Other Popular Under-valued Players to Target ::
Mike Conley, Jr. :: PG/SG, Memphis Grizzlies
Damon Stoudamire is not the answer at the point, and this team drafted Conley to be their guy of the future. The future could be this season, and MC Jr. has already put up a double-double of points and assists. Expect very fantasy-friendly production the moment he assumes the starter's position.
Acie Law IV :: PG/SG, Atlanta Hawks
As with Stoudamire and the Grizzlies, Speedy Claxton just will not cut it as the Hawks' point guard. Law was a terrific scorer and solid passer in college, so it's more a matter if 'when' than it is 'if'. Expect Law to take over the role of starting point guard shortly after iminent injury(s) to the very frail Claxton.
Mo Williams :: PG, Milwaukee Bucks
Mo busted out last season, his first as the starting point guard for the Bucks. I had been anticipating T.J. Ford's departure ever since I saw what Williams could do, and drafted him when the starting job was all his. I was pleasantly rewarded (but not surprised), and he still has room for improvement.
Corey Maggette :: SG/SF, Los Angeles Clippers
Maggette might not be hugely under-valued, but most sites have him listed about a round too late. This under-rated scorer will be the go-to man in the Elton Brand-less Clippers offense. I see 20 points, 6 rebounds as a definite possibility, and his proven skills will provide huge returns in the coming season.

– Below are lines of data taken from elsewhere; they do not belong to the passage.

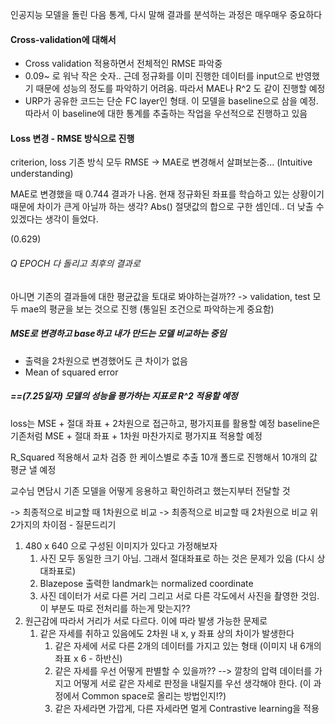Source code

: 
인공지능 모델을 돌린 다음 통계, 다시 말해 결과를 분석하는 과정은 매우매우 중요하다


#### Cross-validation에 대해서 

- Cross validation 적용하면서 전체적인 RMSE 파악중
- 0.09~ 로 워낙 작은 숫자.. 근데 정규화를 이미 진행한 데이터를 input으로 반영했기 때문에 성능의 정도를 파악하기 어려움. 따라서 MAE나 R^2 도 같이 진행할 예정
- URP가 공유한 코드는 단순 FC layer인 형태. 이 모델을 baseline으로 삼을 예정. 따라서 이 baseline에 대한 통계를 추출하는 작업을 우선적으로 진행하고 있음


#### Loss 변경 - RMSE 방식으로 진행

criterion, loss 기존 방식 모두 RMSE -> MAE로 변경해서 살펴보는중... (Intuitive understanding)

MAE로 변경했을 때 0.744 결과가 나옴. 현재 정규화된 좌표를 학습하고 있는 상황이기 때문에 차이가 큰게 아닐까 하는 생각? Abs() 절댓값의 합으로 구한 셈인데.. 더 낮출 수 있겠다는 생각이 들었다. 

(0.629)

###### Q EPOCH 다 돌리고 최후의 결과로

아니면 기존의 결과들에 대한 평균값을 토대로 봐야하는걸까?? 
-> validation, test 모두 mae의 평균을 보는 것으로 진행 (통일된 조건으로 파악하는게 중요함)


##### MSE로 변경하고 base하고 내가 만드는 모델 비교하는 중임

- 출력을 2차원으로 변경했어도 큰 차이가 없음 
- Mean of squared error


##### ==(7.25일자) 모델의 성능을 평가하는 지표로 R^2 적용할 예정

loss는 MSE + 절대 좌표 + 2차원으로 접근하고, 평가지표를 활용할 예정
baseline은 기존처럼 MSE + 절대 좌표 + 1차원 마찬가지로 평가지표 적용할 예정 


R_Squared 적용해서 교차 검증 한 케이스별로 추출
10개 폴드로 진행해서 10개의 값 평균 낼 예정 

교수님 면담시 기존 모델을 어떻게 응용하고 확인하려고 했는지부터 전달할 것

-> 최종적으로 비교할 때 1차원으로 비교
-> 최종적으로 비교할 때 2차원으로 비교 
위 2가지의 차이점 - 질문드리기



1. 480 x 640 으로 구성된 이미지가 있다고 가정해보자
	1. 사진 모두 동일한 크기 아님. 그래서 절대좌표로 하는 것은 문제가 있음 (다시 상대좌표로)
	2. Blazepose 출력한 landmark는 normalized coordinate
	3. 사진 데이터가 서로 다른 거리 그리고 서로 다른 각도에서 사진을 촬영한 것임. 이 부분도 따로 전처리를 하는게 맞는지?? 
2. 원근감에 따라서 거리가 서로 다르다. 이에 따라 발생 가능한 문제로
	1. 같은 자세를 취하고 있음에도 2차원 내 x, y 좌표 상의 차이가 발생한다
		1. 같은 자세에 서로 다른 2개의 데이터를 가지고 있는 형태 (이미지 내 6개의 좌표 x 6 - 하반신) 
		2. 같은 자세를 우선 어떻게 판별할 수 있을까?? --> 깔창의 압력 데이터를 가지고 어떻게 서로 같은 자세로 판정을 내릴지를 우선 생각해야 한다. (이 과정에서 Common space로 올리는 방법인지!?)
		3. 같은 자세라면 가깝게, 다른 자세라면 멀게 Contrastive learning을 적용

Danny Granger :: SF/PF, Indiana Pacers
Sticking with the theme of the lesser-appreciated stat categories, Granger will be a good source of them this season. Expect improvement across the board as the Pacers' new offense is looking sharp already. Granger can hit 3's and score as well, so his contributions could be invaluable.

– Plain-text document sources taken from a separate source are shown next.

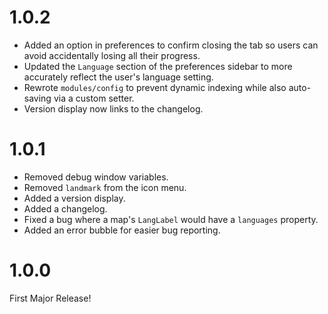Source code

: # 1.0.2
- Added an option in preferences to confirm closing the tab so users can avoid accidentally losing all their progress.
- Updated the `Language` section of the preferences sidebar to more accurately reflect the user's language setting.
- Rewrote `modules/config` to prevent dynamic indexing while also auto-saving via a custom setter.
- Version display now links to the changelog.

# 1.0.1
- Removed debug window variables.
- Removed `landmark` from the icon menu.
- Added a version display.
- Added a changelog.
- Fixed a bug where a map's `LangLabel` would have a `languages` property.
- Added an error bubble for easier bug reporting.

# 1.0.0
First Major Release!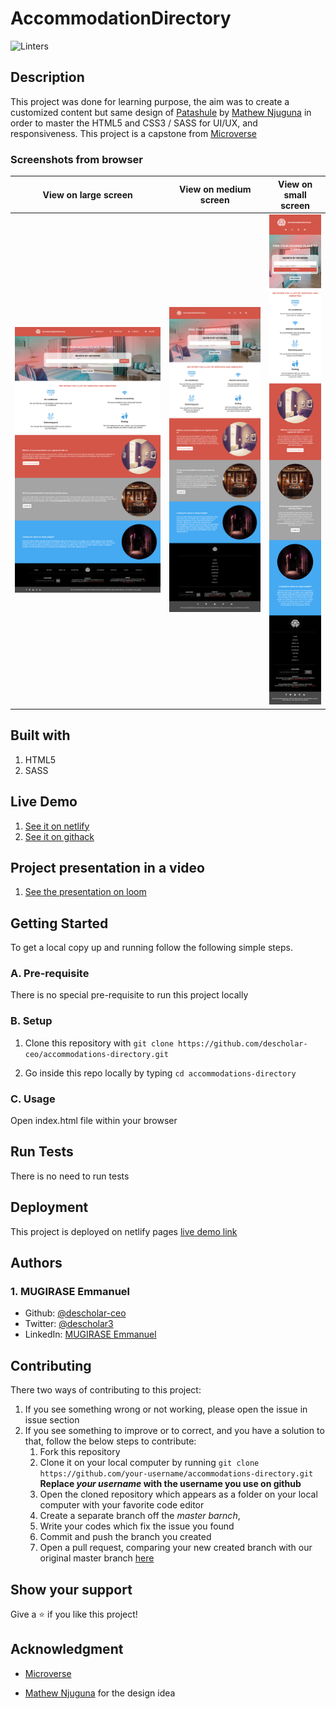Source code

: # AccommodationDirectory
![Linters](https://github.com/descholar-ceo/accommodations-directory/workflows/Linters/badge.svg?branch=create-accommodations-directory)

## Description
This project was done for learning purpose, the aim was to create a customized content but same design of [Patashule](https://www.behance.net/gallery/25563385/PatashuleKE) by [Mathew Njuguna](https://www.behance.net/mathewnjuguna) in order to master the HTML5 and CSS3 / SASS for UI/UX, and responsiveness. This project is a capstone from [Microverse](https://www.microverse.org/)

### Screenshots from browser

| View on large screen | View on medium screen | View on small screen |
| --- | --- | --- |
| ![](/assets/img/accommodation-lg.png) | ![](/assets/img/accommodation-md.png) | ![](/assets/img/accommodation-sm.png) |

## Built with 
1. HTML5 
1. SASS

## Live Demo
1. [See it on netlify](https://bit.ly/accommodations-directory)
1. [See it on githack](https://bit.ly/accommodations-directory-githack)

## Project presentation in a video
1. [See the presentation on loom](https://www.loom.com/share/7e76cfb6f6dc446485b66c12629bba1f)

## Getting Started
To get a local copy up and running follow the following simple steps.

### A. Pre-requisite 
There is no special pre-requisite to run this project locally

### B. Setup
1. Clone this repository with `git clone https://github.com/descholar-ceo/accommodations-directory.git`

1. Go inside this repo locally by typing `cd accommodations-directory`

### C. Usage
Open index.html file within your browser

## Run Tests
There is no need to run tests

## Deployment
This project is deployed on netlify pages [live demo link](https://bit.ly/accommodations-directory)

## Authors
### 1. MUGIRASE Emmanuel
* Github: [@descholar-ceo](https://github.com/descholar-ceo)
* Twitter: [@descholar3](https://twitter.com/descholar3)
* LinkedIn: [MUGIRASE Emmanuel](linkedin.com/in/mugirase-emmanuel-a90b49143)

## Contributing
There two ways of contributing to this project:

1. If you see something wrong or not working, please open the issue in issue section
1. If you see something to improve or to correct, and you have a solution to that, follow the below steps to contribute:
    1. Fork this repository
    1. Clone it on your local computer by running `git clone https://github.com/your-username/accommodations-directory.git` __Replace *your username* with the username you use on github__
    1. Open the cloned repository which appears as a folder on your local computer with your favorite code editor
    1. Create a separate branch off the *master barnch*,
    1. Write your codes which fix the issue you found
    1. Commit and push the branch you created
    1. Open a pull request, comparing your new created branch with our original master branch [here](https://github.com/descholar-ceo/accommodations-directory/)

## Show your support 
Give a ⭐️ if you like this project!

## Acknowledgment
* [Microverse](https://microvese.org)

* [Mathew Njuguna](https://www.behance.net/mathewnjuguna) for the design idea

LaMarcus Aldridge :: PF/C, Portland Trail Blazers
LMA was huge in the second half of last season, posting monster points and rebounds totals. Oden might have cut into his production, but with the rookie sitting it out for the season, it's Aldridge's and Roy's team this year. Expect significant big-man-type numbers (FG%, points, rebounds, blocks) from the 2nd-year vet.

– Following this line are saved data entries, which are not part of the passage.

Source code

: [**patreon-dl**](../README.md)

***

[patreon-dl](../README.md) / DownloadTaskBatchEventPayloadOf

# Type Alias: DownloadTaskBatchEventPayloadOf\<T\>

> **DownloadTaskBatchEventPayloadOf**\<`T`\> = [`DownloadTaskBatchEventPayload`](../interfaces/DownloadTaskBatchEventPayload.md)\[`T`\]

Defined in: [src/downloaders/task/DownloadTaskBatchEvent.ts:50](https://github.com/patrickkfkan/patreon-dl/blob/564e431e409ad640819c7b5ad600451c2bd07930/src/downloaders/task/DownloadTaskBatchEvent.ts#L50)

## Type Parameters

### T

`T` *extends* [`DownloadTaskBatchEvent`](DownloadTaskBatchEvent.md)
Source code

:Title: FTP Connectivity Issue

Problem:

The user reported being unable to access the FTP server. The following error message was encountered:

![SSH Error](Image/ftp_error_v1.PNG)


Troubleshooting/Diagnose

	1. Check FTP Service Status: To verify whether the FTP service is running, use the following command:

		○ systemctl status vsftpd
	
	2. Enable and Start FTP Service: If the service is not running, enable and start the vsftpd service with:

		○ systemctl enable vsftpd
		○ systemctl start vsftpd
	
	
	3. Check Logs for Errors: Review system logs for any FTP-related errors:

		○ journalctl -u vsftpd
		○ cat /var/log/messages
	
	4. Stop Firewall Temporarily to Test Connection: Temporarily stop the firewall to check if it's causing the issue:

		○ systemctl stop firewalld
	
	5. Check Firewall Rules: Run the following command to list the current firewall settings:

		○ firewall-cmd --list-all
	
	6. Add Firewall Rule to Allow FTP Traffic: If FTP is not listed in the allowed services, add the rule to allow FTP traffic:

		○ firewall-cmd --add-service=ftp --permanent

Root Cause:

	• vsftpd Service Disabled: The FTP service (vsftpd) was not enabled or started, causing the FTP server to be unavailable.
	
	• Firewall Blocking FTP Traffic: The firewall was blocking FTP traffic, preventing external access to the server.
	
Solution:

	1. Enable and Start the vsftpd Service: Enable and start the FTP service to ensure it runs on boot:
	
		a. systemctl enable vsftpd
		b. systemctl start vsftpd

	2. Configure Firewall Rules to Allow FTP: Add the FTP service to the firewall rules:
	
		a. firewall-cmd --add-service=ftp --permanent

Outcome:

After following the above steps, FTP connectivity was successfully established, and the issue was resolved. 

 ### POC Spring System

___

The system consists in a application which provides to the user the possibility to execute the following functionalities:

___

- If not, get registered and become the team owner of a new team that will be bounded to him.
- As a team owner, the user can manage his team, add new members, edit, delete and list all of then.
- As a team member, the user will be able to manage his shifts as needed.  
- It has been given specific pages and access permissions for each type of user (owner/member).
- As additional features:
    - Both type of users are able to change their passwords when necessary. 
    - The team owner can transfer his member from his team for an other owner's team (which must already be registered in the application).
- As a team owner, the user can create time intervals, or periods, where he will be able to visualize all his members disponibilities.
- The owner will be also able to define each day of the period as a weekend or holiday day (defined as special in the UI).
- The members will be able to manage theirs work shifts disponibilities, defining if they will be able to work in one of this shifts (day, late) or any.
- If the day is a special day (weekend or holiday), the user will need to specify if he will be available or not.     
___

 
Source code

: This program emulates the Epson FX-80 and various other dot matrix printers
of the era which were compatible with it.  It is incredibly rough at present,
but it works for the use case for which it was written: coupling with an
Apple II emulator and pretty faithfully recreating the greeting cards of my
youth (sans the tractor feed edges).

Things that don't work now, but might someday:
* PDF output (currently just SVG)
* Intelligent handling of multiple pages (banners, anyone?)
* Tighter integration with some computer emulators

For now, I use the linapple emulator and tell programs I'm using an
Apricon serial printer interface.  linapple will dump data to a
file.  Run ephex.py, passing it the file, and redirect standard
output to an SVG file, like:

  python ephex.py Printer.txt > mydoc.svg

Tyson Chandler :: C, New Orleans Hornets
Chandler was also a monster in the second half last year, with much of the same as Aldridge. Big points, rebounds, and blocks totals. After playing well during the summer, his confidence is at an all-time high. Expect further improvement as one of the center-pieces of this young offense.
Marco Belinelli :: PG/SG, Golden State Warriors
Oh man, I could write a page about this kid. At only 21-years-old, Don Nelson is already gushing with praise for Belinelli. The only problem is, that team is loaded with guards. If he can rack up minutes as the back-up point or shooting guard, expect huge totals in 3's and steals with some assists and points to boot.
Al Horford :: PF/C, Atlanta Hawks
Another one of the rookies from Florida, he is expected to make immediate impacts for Atlanta as a big presence in the post. He likely won't start right away, but doesn't face the heaviest competition (Zaza Pachulia) and has already been a force in the post this preseason. He would be hard-pressed not to be starting by season's end.